I'm really curious to see how the confetti soap comes out. My husband says it looks like vomit in the milk carton right now. Yay.
I put more soap trimmings than olive oil in this soap, so it's full of confetti, not just a light smattering of bits in a white soap. Also pomace olive oil comes out a little yellow in color so I may be wishing I whitened it up with some titanium dioxide. Then again, maybe it will be just great looking! The fragrance seems to be nice a nice mix of everything, at least it's not offensive to me. I don't know if this will require as much curing/drying time as regular bastile because most of it is trimmings that have already gone through some curing. Also the trimmings are not bastile so maybe it won't take as long.
Oh, I pulled away some of the bubble wrap that I had put around the soap with honey and it looks pretty cool!
salt bar
I just unmolded the 100% coconut oil salt bar it's still a little warm. Love the Gingerfish fragrance. The soap popped out of the mold super easy, very little left over in the mold. Sometimes the corners get left behind in the mold. The apple green pop mica I used to swirl came out a nice sea foam green. As I was washing up I used a little of the trimmings and it bubbled up really nice. Coconut oil is one of the few oils, once saponified, that can withstand high salt concentration and still create nice lather. That's why high coconut oil percentage soaps do well as mariner soaps. They will lather in salt water.
I believe I will have to celo wrap or shrink wrap these soaps because of their high salt content. The salt will draw moisture from the air and cause little beads of moisture to appear on the soap, like the melt and pour soaps. It's not usually that humid around here but it's raining right now. I think I'll keep them inside the house for now to cure/dry. The central heating should keep the humidity down.
Todays soap
I just finished up a soaping session. This time I made
1. 100% coconut 20% superfat salt bar soap. I made this just like I did my other 100% coconut oil soap, but I also added 75% of the oil weight of table salt. I hear that the salt does great things… what I guess I'll find out next month. It's not a scrub bar, I shouldn't feel any grit from the salt. It's supposed to just make a nice smooth bar.

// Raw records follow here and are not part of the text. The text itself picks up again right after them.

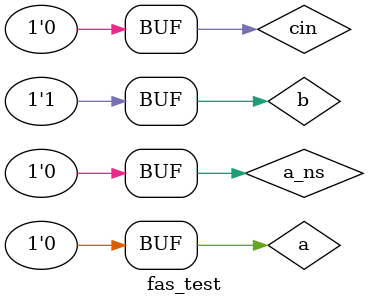
<source format=sv>
module fas_test;

// Put your code here
// ------------------

logic a;
logic b;
logic cin;
logic s;
logic cout;
logic a_ns;

fas uut(
.a(a),
.b(b),
.cin(cin),
.a_ns(a_ns),
.s(s),
.cout(cout)
);

initial begin
       a=1'b0;
       b=1'b1;
       cin=1'b0;
       a_ns=1'b0;
      
       #100
       a=1'b0;
       b=1'b1;
       cin=1'b0;
       a_ns=1'b1;
    
       #100
       a=1'b0;
       b=1'b1;
       cin=1'b0;
       a_ns=1'b0;
     
end     

// End of your code

endmodule

</source>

I think the salt bar will be ready to unmold today. I hear the salt
bars set up really quick and if you use a large mold you need to cut it
while it's still warm. If you wait until it's cooled down cutting into
the loaf will cause it to crumble. I put my salt bars into individual
silicone molds so I am avoiding the short window for cutting salt bars.
I also used Gingerfish fragrance oil. Mmmmm… smells like ginger ale or Sprite. Yummy, refreshing smell.

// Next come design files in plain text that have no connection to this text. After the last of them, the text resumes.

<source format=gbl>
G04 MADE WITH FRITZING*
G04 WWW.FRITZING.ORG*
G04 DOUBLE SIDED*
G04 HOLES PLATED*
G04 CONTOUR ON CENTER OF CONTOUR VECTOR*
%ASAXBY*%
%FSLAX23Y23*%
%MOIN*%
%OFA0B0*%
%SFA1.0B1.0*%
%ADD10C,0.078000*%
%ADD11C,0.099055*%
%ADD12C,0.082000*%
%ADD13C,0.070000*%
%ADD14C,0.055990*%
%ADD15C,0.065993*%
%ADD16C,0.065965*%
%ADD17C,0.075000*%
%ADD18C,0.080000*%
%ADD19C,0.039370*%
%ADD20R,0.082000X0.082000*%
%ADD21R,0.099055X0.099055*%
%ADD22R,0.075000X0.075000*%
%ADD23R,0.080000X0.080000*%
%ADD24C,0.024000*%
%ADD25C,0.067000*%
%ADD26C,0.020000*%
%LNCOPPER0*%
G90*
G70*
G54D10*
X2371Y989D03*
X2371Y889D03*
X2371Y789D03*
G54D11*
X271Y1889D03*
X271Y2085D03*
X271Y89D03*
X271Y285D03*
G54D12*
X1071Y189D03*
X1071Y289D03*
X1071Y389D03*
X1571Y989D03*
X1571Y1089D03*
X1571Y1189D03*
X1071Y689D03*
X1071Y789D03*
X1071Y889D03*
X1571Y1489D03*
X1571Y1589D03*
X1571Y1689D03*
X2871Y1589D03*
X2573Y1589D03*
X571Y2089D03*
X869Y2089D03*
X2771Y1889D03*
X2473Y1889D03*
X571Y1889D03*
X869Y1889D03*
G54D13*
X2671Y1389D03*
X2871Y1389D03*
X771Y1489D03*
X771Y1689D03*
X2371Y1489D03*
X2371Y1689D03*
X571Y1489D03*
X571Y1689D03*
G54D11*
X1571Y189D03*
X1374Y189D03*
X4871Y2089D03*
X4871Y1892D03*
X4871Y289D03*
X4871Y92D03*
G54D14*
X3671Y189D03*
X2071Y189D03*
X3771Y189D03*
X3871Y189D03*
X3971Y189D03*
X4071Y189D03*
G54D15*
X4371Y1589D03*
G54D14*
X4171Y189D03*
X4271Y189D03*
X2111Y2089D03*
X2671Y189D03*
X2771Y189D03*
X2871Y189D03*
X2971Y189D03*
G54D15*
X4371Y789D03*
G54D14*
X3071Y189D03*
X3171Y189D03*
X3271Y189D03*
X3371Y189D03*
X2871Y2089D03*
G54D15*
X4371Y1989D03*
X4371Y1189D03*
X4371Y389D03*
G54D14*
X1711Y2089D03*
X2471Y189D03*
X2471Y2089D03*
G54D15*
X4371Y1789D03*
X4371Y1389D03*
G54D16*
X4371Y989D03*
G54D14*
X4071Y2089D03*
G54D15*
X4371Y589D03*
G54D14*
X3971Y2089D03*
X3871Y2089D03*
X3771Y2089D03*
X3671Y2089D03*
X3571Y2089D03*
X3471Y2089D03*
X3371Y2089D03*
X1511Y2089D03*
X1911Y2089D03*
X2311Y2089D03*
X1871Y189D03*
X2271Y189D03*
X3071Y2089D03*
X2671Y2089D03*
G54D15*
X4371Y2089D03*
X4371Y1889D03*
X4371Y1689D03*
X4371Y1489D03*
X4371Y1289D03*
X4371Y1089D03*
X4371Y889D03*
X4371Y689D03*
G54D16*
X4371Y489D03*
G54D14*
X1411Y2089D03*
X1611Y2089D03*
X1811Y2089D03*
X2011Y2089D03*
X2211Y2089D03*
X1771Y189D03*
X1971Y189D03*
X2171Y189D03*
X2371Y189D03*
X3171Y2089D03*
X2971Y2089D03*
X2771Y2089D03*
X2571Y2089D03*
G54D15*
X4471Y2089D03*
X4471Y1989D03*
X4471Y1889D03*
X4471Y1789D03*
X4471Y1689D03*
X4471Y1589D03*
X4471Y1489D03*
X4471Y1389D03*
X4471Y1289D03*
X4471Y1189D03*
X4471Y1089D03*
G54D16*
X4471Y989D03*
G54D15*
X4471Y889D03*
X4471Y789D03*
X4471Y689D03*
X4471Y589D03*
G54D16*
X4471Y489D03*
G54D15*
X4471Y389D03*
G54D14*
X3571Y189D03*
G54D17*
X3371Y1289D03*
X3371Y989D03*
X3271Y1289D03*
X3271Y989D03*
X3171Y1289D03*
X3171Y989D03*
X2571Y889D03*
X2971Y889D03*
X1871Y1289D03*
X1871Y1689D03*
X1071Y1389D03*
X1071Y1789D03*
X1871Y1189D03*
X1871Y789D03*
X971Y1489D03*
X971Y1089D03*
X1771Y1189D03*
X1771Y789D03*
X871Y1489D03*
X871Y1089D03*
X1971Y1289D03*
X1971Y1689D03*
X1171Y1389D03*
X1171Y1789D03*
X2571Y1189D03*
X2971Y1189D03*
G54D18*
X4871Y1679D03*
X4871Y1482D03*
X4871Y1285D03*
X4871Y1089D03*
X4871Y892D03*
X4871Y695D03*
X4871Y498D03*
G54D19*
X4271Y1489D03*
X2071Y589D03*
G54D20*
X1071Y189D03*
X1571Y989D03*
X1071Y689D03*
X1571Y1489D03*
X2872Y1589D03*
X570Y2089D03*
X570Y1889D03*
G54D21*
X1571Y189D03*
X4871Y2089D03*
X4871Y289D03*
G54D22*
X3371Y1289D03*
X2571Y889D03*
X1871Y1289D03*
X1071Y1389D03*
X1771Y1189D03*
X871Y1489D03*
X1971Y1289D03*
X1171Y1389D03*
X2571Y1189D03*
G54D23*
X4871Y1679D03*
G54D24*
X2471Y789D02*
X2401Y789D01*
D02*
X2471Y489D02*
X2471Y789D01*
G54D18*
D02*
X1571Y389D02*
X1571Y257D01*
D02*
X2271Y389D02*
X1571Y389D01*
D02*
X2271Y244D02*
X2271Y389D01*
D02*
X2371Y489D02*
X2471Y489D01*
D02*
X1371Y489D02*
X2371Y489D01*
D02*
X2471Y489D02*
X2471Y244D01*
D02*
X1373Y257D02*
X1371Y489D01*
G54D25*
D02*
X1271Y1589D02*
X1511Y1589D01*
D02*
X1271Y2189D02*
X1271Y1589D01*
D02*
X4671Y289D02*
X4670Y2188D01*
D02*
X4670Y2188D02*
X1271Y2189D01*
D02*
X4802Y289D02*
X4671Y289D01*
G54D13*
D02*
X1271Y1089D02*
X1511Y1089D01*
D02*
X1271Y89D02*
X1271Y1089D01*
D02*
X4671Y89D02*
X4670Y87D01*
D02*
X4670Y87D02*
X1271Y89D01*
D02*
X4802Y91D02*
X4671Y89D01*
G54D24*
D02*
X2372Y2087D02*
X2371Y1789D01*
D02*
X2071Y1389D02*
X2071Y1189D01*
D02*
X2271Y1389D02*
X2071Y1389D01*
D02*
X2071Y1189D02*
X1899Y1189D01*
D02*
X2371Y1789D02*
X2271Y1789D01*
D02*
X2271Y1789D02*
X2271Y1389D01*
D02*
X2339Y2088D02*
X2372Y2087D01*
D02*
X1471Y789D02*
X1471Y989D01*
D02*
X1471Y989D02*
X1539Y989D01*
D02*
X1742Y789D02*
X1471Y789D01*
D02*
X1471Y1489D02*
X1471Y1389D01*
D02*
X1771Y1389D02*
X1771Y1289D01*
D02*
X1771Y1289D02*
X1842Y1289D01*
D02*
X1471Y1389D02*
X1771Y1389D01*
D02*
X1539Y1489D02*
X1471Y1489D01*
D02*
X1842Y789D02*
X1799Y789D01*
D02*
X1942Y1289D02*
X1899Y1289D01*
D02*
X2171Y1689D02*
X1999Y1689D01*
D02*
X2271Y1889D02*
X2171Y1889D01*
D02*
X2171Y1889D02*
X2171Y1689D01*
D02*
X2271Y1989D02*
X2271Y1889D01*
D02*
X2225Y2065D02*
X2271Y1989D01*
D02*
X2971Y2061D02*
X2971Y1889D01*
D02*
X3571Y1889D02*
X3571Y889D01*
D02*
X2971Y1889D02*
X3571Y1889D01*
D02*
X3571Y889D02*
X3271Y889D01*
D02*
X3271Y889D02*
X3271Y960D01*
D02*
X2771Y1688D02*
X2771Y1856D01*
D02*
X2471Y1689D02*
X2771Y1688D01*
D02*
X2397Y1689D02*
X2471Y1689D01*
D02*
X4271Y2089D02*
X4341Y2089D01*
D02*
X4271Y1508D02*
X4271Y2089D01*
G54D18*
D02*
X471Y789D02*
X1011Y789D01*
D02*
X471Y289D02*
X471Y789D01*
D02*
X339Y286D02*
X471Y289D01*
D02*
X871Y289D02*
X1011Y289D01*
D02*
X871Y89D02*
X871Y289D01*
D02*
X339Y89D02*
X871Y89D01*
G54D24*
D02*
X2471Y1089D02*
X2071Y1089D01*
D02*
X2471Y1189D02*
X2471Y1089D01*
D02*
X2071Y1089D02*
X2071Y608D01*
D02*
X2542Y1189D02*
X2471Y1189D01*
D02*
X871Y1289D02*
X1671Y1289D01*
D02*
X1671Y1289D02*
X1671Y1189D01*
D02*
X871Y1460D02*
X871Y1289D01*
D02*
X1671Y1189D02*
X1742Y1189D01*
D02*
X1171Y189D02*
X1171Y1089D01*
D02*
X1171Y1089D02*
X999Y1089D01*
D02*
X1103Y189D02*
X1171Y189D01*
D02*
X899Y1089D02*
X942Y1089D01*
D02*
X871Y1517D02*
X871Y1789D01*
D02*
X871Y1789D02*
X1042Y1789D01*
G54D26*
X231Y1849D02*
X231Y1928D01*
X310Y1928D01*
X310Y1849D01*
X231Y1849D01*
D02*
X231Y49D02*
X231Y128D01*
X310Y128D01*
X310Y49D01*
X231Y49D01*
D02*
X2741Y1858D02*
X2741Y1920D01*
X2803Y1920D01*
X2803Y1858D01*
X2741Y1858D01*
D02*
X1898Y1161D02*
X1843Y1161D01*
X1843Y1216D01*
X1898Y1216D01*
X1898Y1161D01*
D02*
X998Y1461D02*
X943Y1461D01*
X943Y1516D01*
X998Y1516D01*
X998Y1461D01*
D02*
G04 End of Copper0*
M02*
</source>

2. Basic bastile soap (90% pomace olive oil/10% castor oil) and I threw in a bunch of my trimmings from other soap batches. So the color and fragrance comes from all of the colored trimmings and their fragrances. I put this one in a 1/2 gallon milk carton. I think I'll cut these into triangles. I'm not sure what kind of fragrance is going to come out since it's a mix of a bunch of differently fragranced soap bits. Hopefully it's going to be a nice mix…
3. Basic bastile (90% OO/10% castor) made with half and half instead of water. So a basic milk soap. I've read that milk, whether it's cow or goat, adds a nice creaminess and gentle quality. Since bastiles are already a nice mild soap, adding the half and half should make it even nicer. I put half of the batch in the freezer to prevent gel and half in the oven to gel. I am curious to see the difference. Usually gelled milk soaps come out darker in color as the sugars in the milk carmelize. Preventing gel should prevent too much carmelization, but it will take a little longer before I can unmold and the saponification process will take longer, like in the whipped soaps.
4. Basic bastile and half and half with some honey added. Honey and cream soap. The addition of sugar, whether honey, white sugar, molasses, etc. adds more lather to a bar. So I thought I'd add some honey. I don't think the smell of the honey will survive the lye process, but I'll see. I also used some bubble wrap to create a sort of honey come texture to the soaps. I also put half of the batch into the oven and half into the freezer. The addition of sugars also makes the batter really heat up. If one isn't careful one could not only caramalize the sugars, but also burn the sugars and come out with a really dark brown, burnt sugar soap.
Cut up 3/28 soaps – lard soaps
So today I cut up yesterdays soaps. The unfragranced 25% and 50% lard soaps have no piggy or baconny smell; at least to me. I really wish I had gotten a sample of the 70% lard soap before I mixed in the FO. Too bad, but I don't think that one would have smelled any more porky than the 25% or 50% ones.
I love cutting the soap logs. There is something so satisfying about the feeling of cutting into the semi-hard/semi-soft logs, to see how the color swirling turned out, and to know that I made soap. I really do think I like making soap more than I like using it. I have only one body and I take only one shower a day, but I can make up a bunch of different batches of soap with different colors and fragrances. It's so much fun.